車中なのに思わず声が出る。現代将棋では6二金・6三銀の形が良形とされる。それを金銀逆形にするとは。車中で「見えている世界が違うのか?」とメモしているうちに深谷駅に到着。駅からはタクシーで現地に向かい、藤井猛と副立会の佐々木慎七段に挨拶した。
藤井猛は「2回も驚いちゃったよ」と苦笑い。
「△3四歩には思わず声が出そうになったね。永瀬さんも予想していなかったんじゃないですかね。意表をつかれたという雰囲気だったね」
また封じ手についても「封じ手を開封したときね、えっ金上がり? と驚いたよ」と笑った。

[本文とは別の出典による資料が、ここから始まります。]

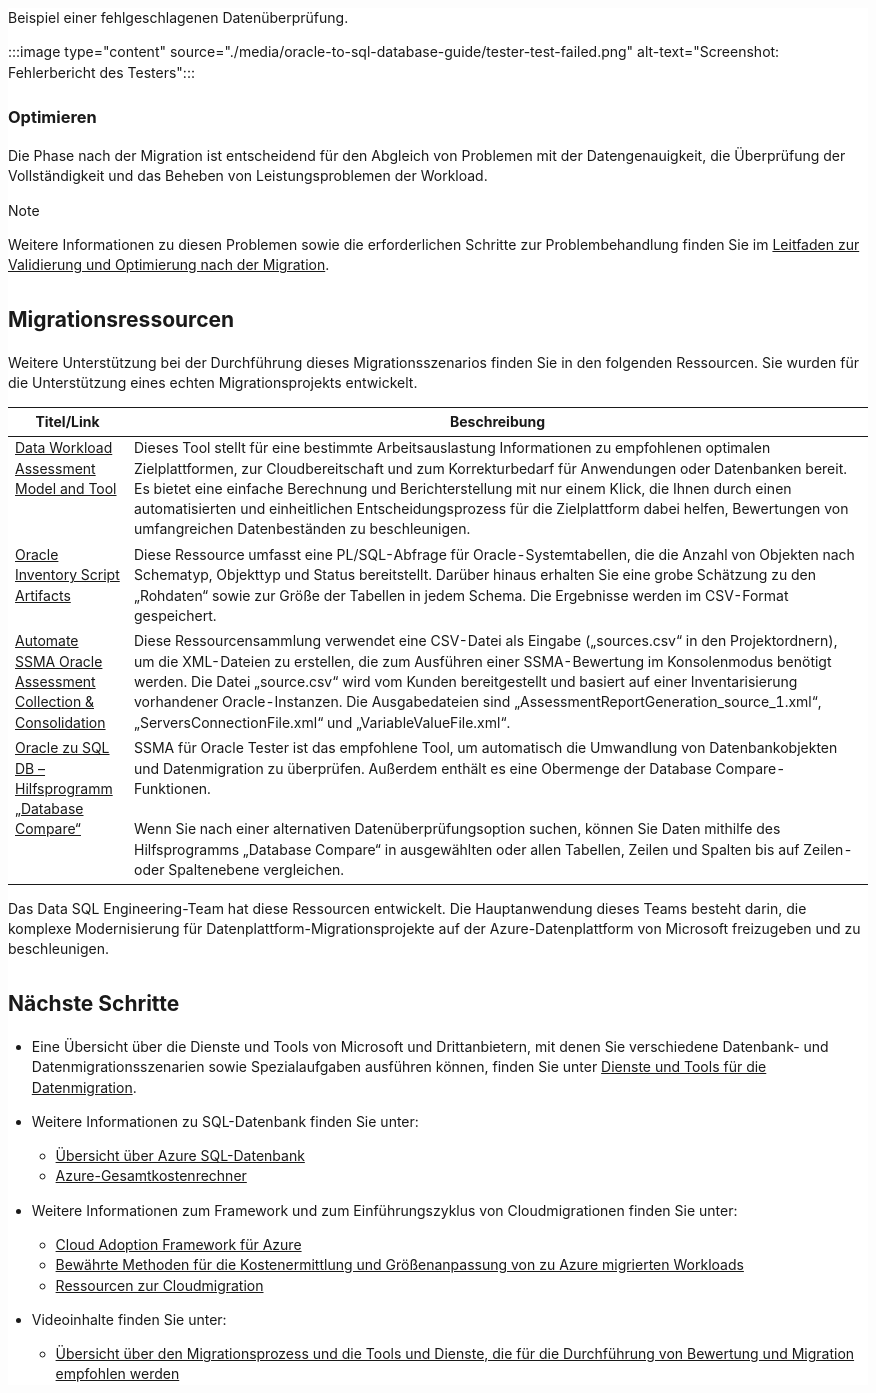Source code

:    Beispiel einer fehlgeschlagenen Datenüberprüfung.

   :::image type="content" source="./media/oracle-to-sql-database-guide/tester-test-failed.png" alt-text="Screenshot: Fehlerbericht des Testers":::

### <a name="optimize"></a>Optimieren

Die Phase nach der Migration ist entscheidend für den Abgleich von Problemen mit der Datengenauigkeit, die Überprüfung der Vollständigkeit und das Beheben von Leistungsproblemen der Workload.

> [!NOTE]
> Weitere Informationen zu diesen Problemen sowie die erforderlichen Schritte zur Problembehandlung finden Sie im [Leitfaden zur Validierung und Optimierung nach der Migration](/sql/relational-databases/post-migration-validation-and-optimization-guide).

## <a name="migration-assets"></a>Migrationsressourcen

Weitere Unterstützung bei der Durchführung dieses Migrationsszenarios finden Sie in den folgenden Ressourcen. Sie wurden für die Unterstützung eines echten Migrationsprojekts entwickelt.

| **Titel/Link**                                                                                                                                          | **Beschreibung**                                                                                                                                                                                                                                                                                                                                                                                       |
| ------------------------------------------------------------------------------------------------------------------------------------------------------- | ----------------------------------------------------------------------------------------------------------------------------------------------------------------------------------------------------------------------------------------------------------------------------------------------------------------------------------------------------------------------------------------------------- |
| [Data Workload Assessment Model and Tool](https://www.microsoft.com/download/details.aspx?id=103130) | Dieses Tool stellt für eine bestimmte Arbeitsauslastung Informationen zu empfohlenen optimalen Zielplattformen, zur Cloudbereitschaft und zum Korrekturbedarf für Anwendungen oder Datenbanken bereit. Es bietet eine einfache Berechnung und Berichterstellung mit nur einem Klick, die Ihnen durch einen automatisierten und einheitlichen Entscheidungsprozess für die Zielplattform dabei helfen, Bewertungen von umfangreichen Datenbeständen zu beschleunigen.                                                          |
| [Oracle Inventory Script Artifacts](https://www.microsoft.com/download/details.aspx?id=103121)                 | Diese Ressource umfasst eine PL/SQL-Abfrage für Oracle-Systemtabellen, die die Anzahl von Objekten nach Schematyp, Objekttyp und Status bereitstellt. Darüber hinaus erhalten Sie eine grobe Schätzung zu den „Rohdaten“ sowie zur Größe der Tabellen in jedem Schema. Die Ergebnisse werden im CSV-Format gespeichert.                                                                                                               |
| [Automate SSMA Oracle Assessment Collection & Consolidation](https://www.microsoft.com/download/details.aspx?id=103120)                                             | Diese Ressourcensammlung verwendet eine CSV-Datei als Eingabe („sources.csv“ in den Projektordnern), um die XML-Dateien zu erstellen, die zum Ausführen einer SSMA-Bewertung im Konsolenmodus benötigt werden. Die Datei „source.csv“ wird vom Kunden bereitgestellt und basiert auf einer Inventarisierung vorhandener Oracle-Instanzen. Die Ausgabedateien sind „AssessmentReportGeneration_source_1.xml“, „ServersConnectionFile.xml“ und „VariableValueFile.xml“.|
| [Oracle zu SQL DB – Hilfsprogramm „Database Compare“](https://www.microsoft.com/download/details.aspx?id=103016)|SSMA für Oracle Tester ist das empfohlene Tool, um automatisch die Umwandlung von Datenbankobjekten und Datenmigration zu überprüfen. Außerdem enthält es eine Obermenge der Database Compare-Funktionen.<br /><br />Wenn Sie nach einer alternativen Datenüberprüfungsoption suchen, können Sie Daten mithilfe des Hilfsprogramms „Database Compare“ in ausgewählten oder allen Tabellen, Zeilen und Spalten bis auf Zeilen- oder Spaltenebene vergleichen.|

Das Data SQL Engineering-Team hat diese Ressourcen entwickelt. Die Hauptanwendung dieses Teams besteht darin, die komplexe Modernisierung für Datenplattform-Migrationsprojekte auf der Azure-Datenplattform von Microsoft freizugeben und zu beschleunigen.

## <a name="next-steps"></a>Nächste Schritte

- Eine Übersicht über die Dienste und Tools von Microsoft und Drittanbietern, mit denen Sie verschiedene Datenbank- und Datenmigrationsszenarien sowie Spezialaufgaben ausführen können, finden Sie unter [Dienste und Tools für die Datenmigration](../../../dms/dms-tools-matrix.md).

- Weitere Informationen zu SQL-Datenbank finden Sie unter:
  - [Übersicht über Azure SQL-Datenbank](../../database/sql-database-paas-overview.md)
  - [Azure-Gesamtkostenrechner](https://azure.microsoft.com/pricing/tco/calculator/)

- Weitere Informationen zum Framework und zum Einführungszyklus von Cloudmigrationen finden Sie unter:
   -  [Cloud Adoption Framework für Azure](/azure/cloud-adoption-framework/migrate/azure-best-practices/contoso-migration-scale)
   -  [Bewährte Methoden für die Kostenermittlung und Größenanpassung von zu Azure migrierten Workloads](/azure/cloud-adoption-framework/migrate/azure-best-practices/migrate-best-practices-costs)
   -  [Ressourcen zur Cloudmigration](https://azure.microsoft.com/migration/resources)

- Videoinhalte finden Sie unter:
    - [Übersicht über den Migrationsprozess und die Tools und Dienste, die für die Durchführung von Bewertung und Migration empfohlen werden](https://azure.microsoft.com/resources/videos/overview-of-migration-and-recommended-tools-services/)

早速3人で検討を進めるうちに、藤井の構想が明らかになる。飛車を2筋に回っての逆襲だ。藤井は自陣左辺を戦場にするため、5二の金を上がってスペースを作り、中住まいにしたのだ。
佐々木が「うまい組み立てですよね」と言えば、藤井猛が「永瀬さんに苦労の多い将棋だね」と話し、「中んちだから中住まいというわけじゃなかったんだね」と言って皆で笑う。
藤井猛が車で大盤解説会場に向かうということで、便乗させていただき渋沢栄一記念館に移動する。大盤の解説者は金井恒太六段と門倉啓太六段、聞き手は香川愛生女流四段。解説会は深谷市役所、将棋連盟深谷支部の皆様が協力して作り上げており、おもてなしの精神が行き届いている。1日目はとても寒かったということで使い捨てカイロまで配っていて、「今日は暖かくてよかったです」と市役所の方はほっとした声をあげた。駒の形をした“渋沢栄一シール”も配っており、この対局を盛り上げようという熱意が伝わってくる。来てよかった。
「一手一手がうまい…雁木のスペシャリストみたいです」
ゲストで登場した藤井猛はいつもながらの絶妙なトークでお客さんを楽しませていた。